Me too I have always been able to hook full sized hard drives into a USB enclosure and read them.

This is my first experience with 40gig a 2.5" drive



> Just a long shot (and a bump) .. But have you tried this simple way ??


Yes, I tried that and it causes my desktop machine with XP to go sluggish.


----------



## Noyb (May 25, 2005)

I wonder what would happen if you run this ... http://www.runtime.org/
The free trial will let you know if it can read the drive ... But you have to buy it to get the files.
There's other freebies ... but I've seen this one work when the freebies wouldn't.


----------



## Martel (Mar 13, 2008)

I will try it now

Thanks

I will let you know if it can.


----------



## Martel (Mar 13, 2008)

> I wonder what would happen if you run this ... http://www.runtime.org/


I connected it and let it run, it saw the drive and started looking, after about ten minutes I went back to check on it.

It was showing 8 hours and 50 minutes till completion

I believe it is able to analyze the files by going very slowly.

Also,
I took the 2.5: drive connected to a USB and tried to copy it to my desktop.
I get the message "*error performing inpage operation*"


----------



## Noyb (May 25, 2005)

Martel said:


> I took the 2.5: drive connected to a USB and tried to copy it to my desktop.
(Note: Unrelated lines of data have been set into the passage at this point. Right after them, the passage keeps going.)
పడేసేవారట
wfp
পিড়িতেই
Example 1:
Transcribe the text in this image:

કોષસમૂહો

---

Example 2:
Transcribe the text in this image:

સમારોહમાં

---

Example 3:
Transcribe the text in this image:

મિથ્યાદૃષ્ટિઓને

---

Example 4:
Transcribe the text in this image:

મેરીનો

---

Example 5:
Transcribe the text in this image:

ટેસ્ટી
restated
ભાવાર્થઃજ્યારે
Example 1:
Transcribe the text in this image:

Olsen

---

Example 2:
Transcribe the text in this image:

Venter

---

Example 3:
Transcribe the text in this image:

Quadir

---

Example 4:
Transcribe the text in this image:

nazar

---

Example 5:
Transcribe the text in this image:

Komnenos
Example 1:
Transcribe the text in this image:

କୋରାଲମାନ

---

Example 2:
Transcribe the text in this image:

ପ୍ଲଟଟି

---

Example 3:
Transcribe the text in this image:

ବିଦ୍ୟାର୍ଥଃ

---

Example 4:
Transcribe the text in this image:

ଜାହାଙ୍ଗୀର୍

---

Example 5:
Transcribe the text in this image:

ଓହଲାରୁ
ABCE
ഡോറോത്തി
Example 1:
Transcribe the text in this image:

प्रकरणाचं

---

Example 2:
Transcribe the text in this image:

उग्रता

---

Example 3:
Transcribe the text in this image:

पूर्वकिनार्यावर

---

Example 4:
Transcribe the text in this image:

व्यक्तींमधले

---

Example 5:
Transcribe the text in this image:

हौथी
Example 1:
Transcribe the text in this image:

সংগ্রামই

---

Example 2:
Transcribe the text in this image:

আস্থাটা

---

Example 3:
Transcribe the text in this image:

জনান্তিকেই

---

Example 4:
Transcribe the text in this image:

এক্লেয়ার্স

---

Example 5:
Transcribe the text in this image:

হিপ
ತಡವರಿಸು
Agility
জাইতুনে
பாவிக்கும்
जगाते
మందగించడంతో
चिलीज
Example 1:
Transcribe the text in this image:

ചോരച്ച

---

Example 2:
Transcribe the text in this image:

I get the message "*error performing inpage operation*"


I sure would NOT try to COPY the Drive ... But just fetch what you need.


----------



## Martel (Mar 13, 2008)

> I sure would NOT try to COPY the Drive ... But just fetch what you need.


Yes, good idea, I was unable to view the files and in a desperate last ditch type of effort I tried to drag and drop it.
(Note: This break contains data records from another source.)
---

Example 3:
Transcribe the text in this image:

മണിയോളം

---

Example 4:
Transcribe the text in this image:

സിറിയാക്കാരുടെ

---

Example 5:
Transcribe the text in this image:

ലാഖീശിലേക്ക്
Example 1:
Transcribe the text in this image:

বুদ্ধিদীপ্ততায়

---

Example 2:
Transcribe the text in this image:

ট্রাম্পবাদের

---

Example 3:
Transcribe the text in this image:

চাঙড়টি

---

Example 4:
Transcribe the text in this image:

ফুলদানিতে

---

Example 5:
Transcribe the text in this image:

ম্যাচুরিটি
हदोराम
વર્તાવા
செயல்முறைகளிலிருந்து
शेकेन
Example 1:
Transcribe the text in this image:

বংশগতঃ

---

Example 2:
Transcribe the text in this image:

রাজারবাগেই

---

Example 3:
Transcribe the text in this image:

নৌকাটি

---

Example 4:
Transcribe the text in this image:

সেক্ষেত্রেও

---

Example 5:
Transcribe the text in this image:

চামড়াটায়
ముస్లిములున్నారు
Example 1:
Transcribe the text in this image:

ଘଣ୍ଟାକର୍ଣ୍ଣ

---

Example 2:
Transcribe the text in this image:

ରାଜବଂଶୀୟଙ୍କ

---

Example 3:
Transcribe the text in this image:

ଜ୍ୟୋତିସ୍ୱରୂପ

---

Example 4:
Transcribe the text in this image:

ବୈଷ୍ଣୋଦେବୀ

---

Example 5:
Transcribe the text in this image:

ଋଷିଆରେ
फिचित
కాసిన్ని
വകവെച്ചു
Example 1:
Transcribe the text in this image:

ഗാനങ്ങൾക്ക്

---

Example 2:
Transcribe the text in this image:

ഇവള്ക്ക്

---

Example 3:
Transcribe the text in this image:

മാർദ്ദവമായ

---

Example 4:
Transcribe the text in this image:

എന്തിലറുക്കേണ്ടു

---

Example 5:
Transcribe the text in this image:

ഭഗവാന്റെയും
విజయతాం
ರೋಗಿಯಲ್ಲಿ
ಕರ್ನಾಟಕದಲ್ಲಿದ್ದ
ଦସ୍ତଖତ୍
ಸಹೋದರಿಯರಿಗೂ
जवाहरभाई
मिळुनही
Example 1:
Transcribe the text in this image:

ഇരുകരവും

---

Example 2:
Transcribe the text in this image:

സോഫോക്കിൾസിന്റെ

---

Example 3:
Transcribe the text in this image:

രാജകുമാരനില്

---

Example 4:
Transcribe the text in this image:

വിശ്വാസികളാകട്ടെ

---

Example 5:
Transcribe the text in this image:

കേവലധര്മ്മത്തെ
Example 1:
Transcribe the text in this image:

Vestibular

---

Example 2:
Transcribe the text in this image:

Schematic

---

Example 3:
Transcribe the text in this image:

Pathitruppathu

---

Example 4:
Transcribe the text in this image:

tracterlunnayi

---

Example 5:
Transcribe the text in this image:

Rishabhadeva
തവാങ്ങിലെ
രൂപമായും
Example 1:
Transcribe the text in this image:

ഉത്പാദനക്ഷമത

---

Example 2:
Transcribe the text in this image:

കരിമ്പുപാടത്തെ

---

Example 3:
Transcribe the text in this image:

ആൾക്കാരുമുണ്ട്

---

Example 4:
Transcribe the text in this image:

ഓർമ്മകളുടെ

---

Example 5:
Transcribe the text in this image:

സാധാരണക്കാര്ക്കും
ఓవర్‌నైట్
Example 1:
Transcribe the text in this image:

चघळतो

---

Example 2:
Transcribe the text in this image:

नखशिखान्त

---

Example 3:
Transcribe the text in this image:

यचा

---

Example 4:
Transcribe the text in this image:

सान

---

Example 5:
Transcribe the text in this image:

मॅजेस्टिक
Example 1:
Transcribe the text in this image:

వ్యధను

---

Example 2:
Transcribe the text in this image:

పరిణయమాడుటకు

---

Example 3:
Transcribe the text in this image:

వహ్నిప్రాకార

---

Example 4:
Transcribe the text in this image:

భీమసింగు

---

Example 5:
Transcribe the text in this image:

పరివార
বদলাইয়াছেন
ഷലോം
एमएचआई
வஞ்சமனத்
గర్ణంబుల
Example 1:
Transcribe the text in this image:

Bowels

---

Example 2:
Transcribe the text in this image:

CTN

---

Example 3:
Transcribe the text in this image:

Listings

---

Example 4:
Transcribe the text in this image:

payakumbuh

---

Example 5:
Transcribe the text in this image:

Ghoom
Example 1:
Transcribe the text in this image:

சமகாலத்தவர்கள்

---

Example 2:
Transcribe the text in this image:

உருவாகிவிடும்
I feel stranded in the wild against the elements, where common sense gives way to sheer panic driven dementia.

I stare hard in the sky (XP desktop) searching the horizions acutely aware of the tiniest sound.
My heart races and I am flooded with joy and new found hope when I see "Reply to Thread"
But my rescue plane flys by unable to see me screaming jumping wildly with flailing arms.


----------



## Noyb (May 25, 2005)

By any chance .. Do you have Acronis True Image, to go with your External HDs ??
http://www.acronis.com/homecomputing/products/trueimage/


----------



## Martel (Mar 13, 2008)

No, I had never heard of it till now.


----------



## Noyb (May 25, 2005)

If you'd backed up your Laptop with ATI ... to a data file in an External ..
http://www.newegg.com/Product/Product.aspx?Item=N82E16832200004
You wouldn't have this problem.

Just wondering if ATI would make a backup disc "Image" from the USB ..
Then you could mount this "Backup Image" as a Virtual drive ... and read it.
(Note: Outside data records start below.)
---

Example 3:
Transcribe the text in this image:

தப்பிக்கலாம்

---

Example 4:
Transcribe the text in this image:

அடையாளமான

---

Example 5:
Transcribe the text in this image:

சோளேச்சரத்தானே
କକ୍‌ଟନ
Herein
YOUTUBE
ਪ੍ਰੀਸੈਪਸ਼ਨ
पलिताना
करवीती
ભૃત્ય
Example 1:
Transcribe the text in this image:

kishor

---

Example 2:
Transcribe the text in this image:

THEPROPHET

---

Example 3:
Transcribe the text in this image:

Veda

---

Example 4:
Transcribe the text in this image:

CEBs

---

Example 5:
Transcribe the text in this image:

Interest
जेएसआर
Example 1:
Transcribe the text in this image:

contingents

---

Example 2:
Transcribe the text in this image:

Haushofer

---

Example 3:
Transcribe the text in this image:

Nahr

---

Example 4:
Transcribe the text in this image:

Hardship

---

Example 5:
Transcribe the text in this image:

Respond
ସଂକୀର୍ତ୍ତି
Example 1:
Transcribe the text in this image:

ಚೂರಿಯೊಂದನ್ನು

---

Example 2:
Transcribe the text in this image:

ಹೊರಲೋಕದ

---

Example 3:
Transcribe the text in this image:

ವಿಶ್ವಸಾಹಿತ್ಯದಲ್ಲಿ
It's a real long shot ... But doesn't seem like anyone else has any ideas.
Besides .. You can't be a full fledged TSG member unless you have/use ATI


----------



## Martel (Mar 13, 2008)

*Noyb*,
Thanks for the help I haven't forgotten about you, and will try that as soon as I get my malware problem solved.


----------



## Shajahan (Apr 6, 2008)

You can download NTFS 4 DOS to copy files in your computer to another hard drive connected to it.

For Dos USB drivers, you may ask with somebody else.

If your malware is something like what I experienced, Read here
http://forums.techguy.org/malware-removal-hijackthis-logs/700904-how-i-removed-malware-my.html

Thanks


----------



## Martel (Mar 13, 2008)

*Shajahan*,

Thanks for the post, the problem I am having with my laptop hard drive is different than the problem you experienced.

However, I have another computer that is giving me trouble and it is adding the global entries, I think it may be similar to the malware you had.


----------



## mickcaine (Aug 12, 2005)

I am far from a computer guru, but twice knoppix has saved me. Several months back my drive letters disappeared, and the other day Win Xp would not boot on my laptop.

Knoppix is a "live cd" that allowed me both times to access the drive, burn the stuff I needed to dvd or cd, or even put it on a thumb drive. I also wiped the drive and repartitioned it with the included tools on the cd.

I even took the hard drive out of my laptop, booted up knoppix and surfed the internet.

I know there are a lot of people here that could have circumvented my problems I encountered in a heartbeat, but if you are like me and are not so tech savvy, or in a hurry Knoppix is a great way to go.

You can download it for free, or you can buy it already burned to a cd or dvd for a couple of bucks.

There is a book by O'Reilly on how do do a bunch of stuff with Knoppix, with that book and a knoppix cd you will not ever have to worry about this happening to you again.

I don't know anything else about Linux, but I can use this cd and would recommend it to anybody.

Hope that helps.
Micky


----------